For survivors, scale means more clout with automakers and Tier 1s, better component sourcing and more amortization of R&D across product lines. For vehicle makers, this means more affordable average selling prices and greater opportunity for multi-sensor low bill-of-materials cost designs.
Regulatory Backdrop And Global Reach For Expansion
Hesai’s international aspirations confront political headwinds. The U.S. has accused the company of links to China’s military-industrial complex, a charge Hesai denies. But there is no outright ban of its products by major markets and a watching brief can hamper its ability to sell product or enter into partnerships with Western OEMs and Tier 1s.
Either way, dual listings and diversified customer bases offer alternate paths to scale. Sustained momentum in China, selective wins in Europe and deployments of robotics around the world could potentially balance any access issues in North America.
What Doubling Output Means For Hesai And Its Clients
On execution, 4 million units of annual capacity would place Hesai as the default supplier for multi-sensor EV platforms and a volume leader in robotics.

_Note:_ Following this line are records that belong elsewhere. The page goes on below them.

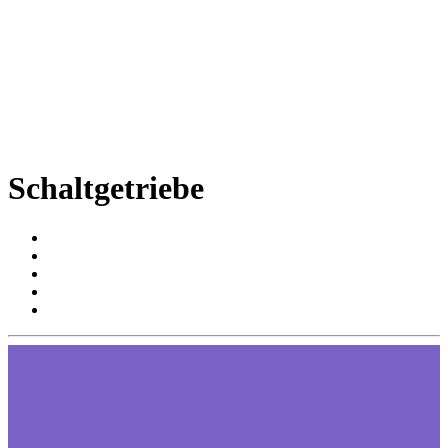
Schaltgetriebe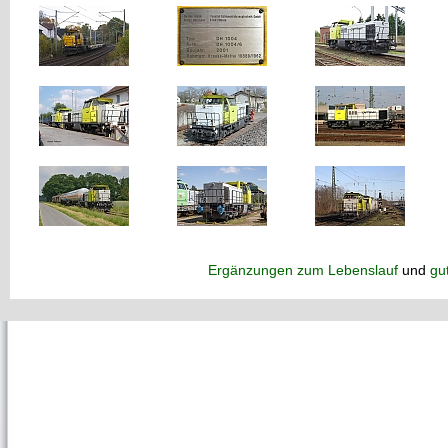
Ergänzungen zum Lebenslauf
und
gu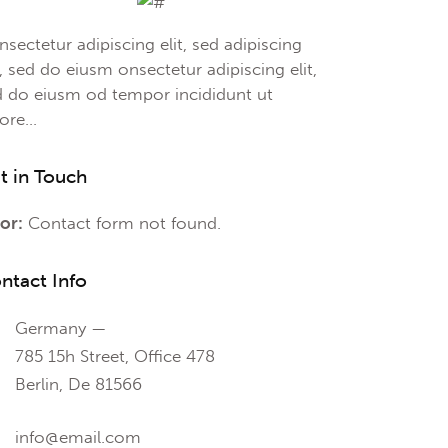
sectetur adipiscing elit, sed adipiscing
t, sed do eiusm onsectetur adipiscing elit,
d do eiusm od tempor incididunt ut
bore…
t in Touch
or:
Contact form not found.
ntact Info
Germany —
785 15h Street, Office 478
Berlin, De 81566
info@email.com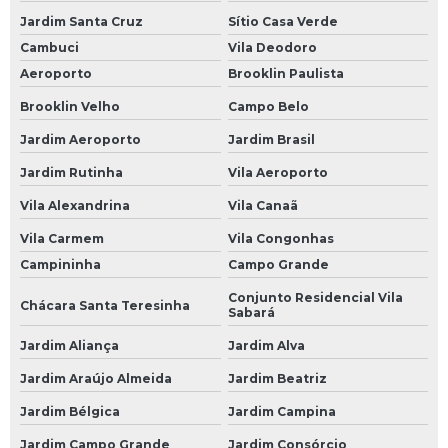
Bateria de Carro 45
Jardim Santa Cruz
Sítio Casa Verde
Cambuci
Vila Deodoro
Bateria de Carro 45 Amperes
Aeroporto
Brooklin Paulista
Bateria de Carro 50 Amperes
Brooklin Velho
Campo Belo
Bateria de Carro 60
Jardim Aeroporto
Jardim Brasil
Bateria de Carro 60 Ah
Jardim Rutinha
Vila Aeroporto
Bateria de Carro 60 Amp
Vila Alexandrina
Vila Canaã
Bateria de Carro 60 Amperes
Vila Carmem
Vila Congonhas
Bateria de Carro 60a
Campininha
Campo Grande
Conjunto Residencial Vila
Bateria de Carro 60ah
Chácara Santa Teresinha
Sabará
Bateria de Carro 70
Jardim Aliança
Jardim Alva
Bateria de Carro 70 Amperes
Jardim Araújo Almeida
Jardim Beatriz
Bateria de Carro de 60 Amperes
Jardim Bélgica
Jardim Campina
Bateria de Gel para Carro
Jardim Campo Grande
Jardim Consórcio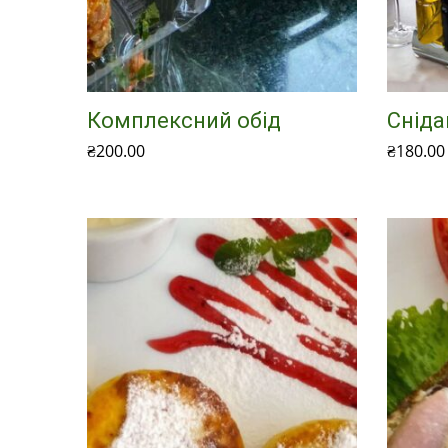
Комплексний обід
Сніда
₴
200.00
₴
180.00
Додати в кошик
Додати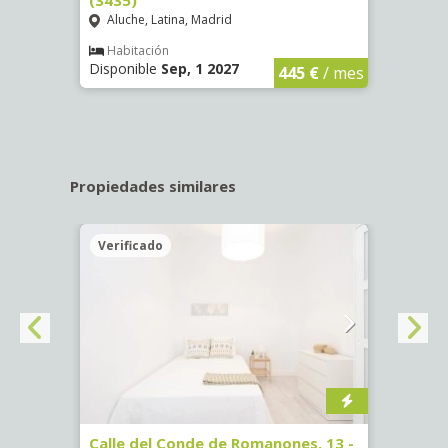
Aluche, Latina, Madrid
Aluc
€
/ mes
Habitación
Hab
Disponible
Sep, 1 2027
Dispo
445 €
/ mes
Propiedades similares
Verificado
Veri
ab.
Calle del Conde de Romanones, 13 -
Calle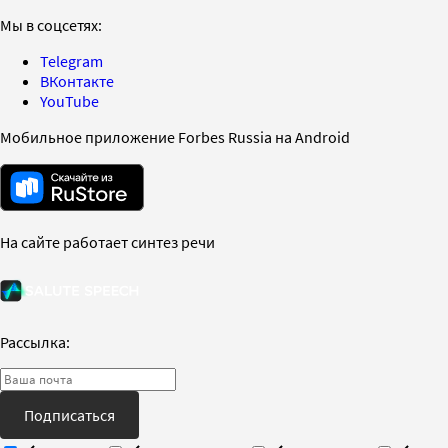
Мы в соцсетях:
Telegram
ВКонтакте
YouTube
Мобильное приложение Forbes Russia на Android
На сайте работает синтез речи
Рассылка:
Подписаться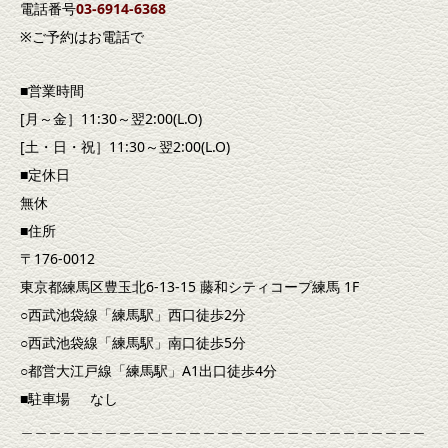
電話番号
03-6914-6368
※ご予約はお電話で
■営業時間
[月～金］11:30～翌2:00(L.O)
[土・日・祝］11:30～翌2:00(L.O)
■定休日
無休
■住所
〒176-0012
東京都練馬区豊玉北6-13-15 藤和シティコープ練馬 1F
○西武池袋線「練馬駅」西口徒歩2分
○西武池袋線「練馬駅」南口徒歩5分
○都営大江戸線「練馬駅」A1出口徒歩4分
■駐車場 なし
＿＿＿＿＿＿＿＿＿＿＿＿＿＿＿＿＿＿＿＿＿＿＿＿＿＿＿＿＿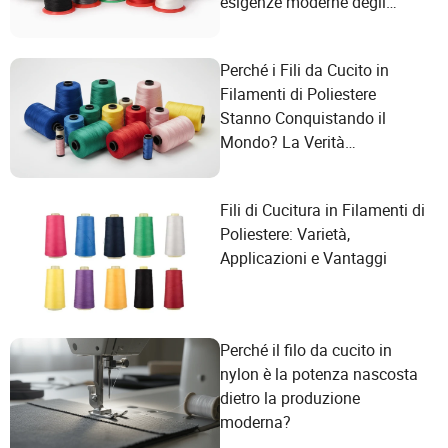
esigenze moderne degli
utenti?
Perché i Fili da Cucito in
Filamenti di Poliestere
Stanno Conquistando il
Mondo? La Verità
Sorprendente Dietro la
Rivoluzione Globale del
Fili di Cucitura in Filamenti di
Tessile!
Poliestere: Varietà,
Applicazioni e Vantaggi
Perché il filo da cucito in
nylon è la potenza nascosta
dietro la produzione
moderna?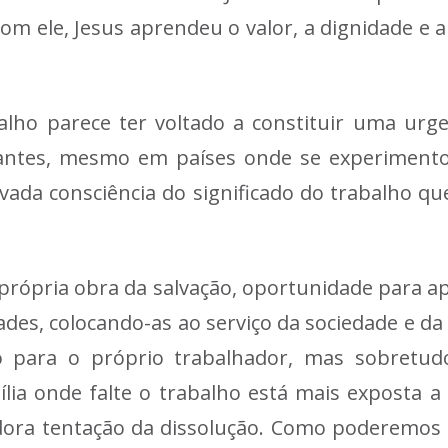
Com ele, Jesus aprendeu o valor, a dignidade e a
ho parece ter voltado a constituir uma urg
nantes, mesmo em países onde se experiment
ada consciência do significado do trabalho que
 própria obra da salvação, oportunidade para ap
dades, colocando-as ao serviço da sociedade e 
ó para o próprio trabalhador, mas sobretudo
lia onde falte o trabalho está mais exposta a d
ora tentação da dissolução. Como poderemos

The next investor and partner checkpoints:
- Transition from the ATX order book to shipments
- Gross margin resilience in a declining ASP cycle
- Yield and reliability metrics at scale
- Design win evidence beyond China
The lidar shakeout is hardly over, but the playbook is clearer: ship millions of reliable units at automotive price points and pair them with a roadmap that serves robots as readily as cars. Hesai is betting that amplifying the scale of its business is how this story ends.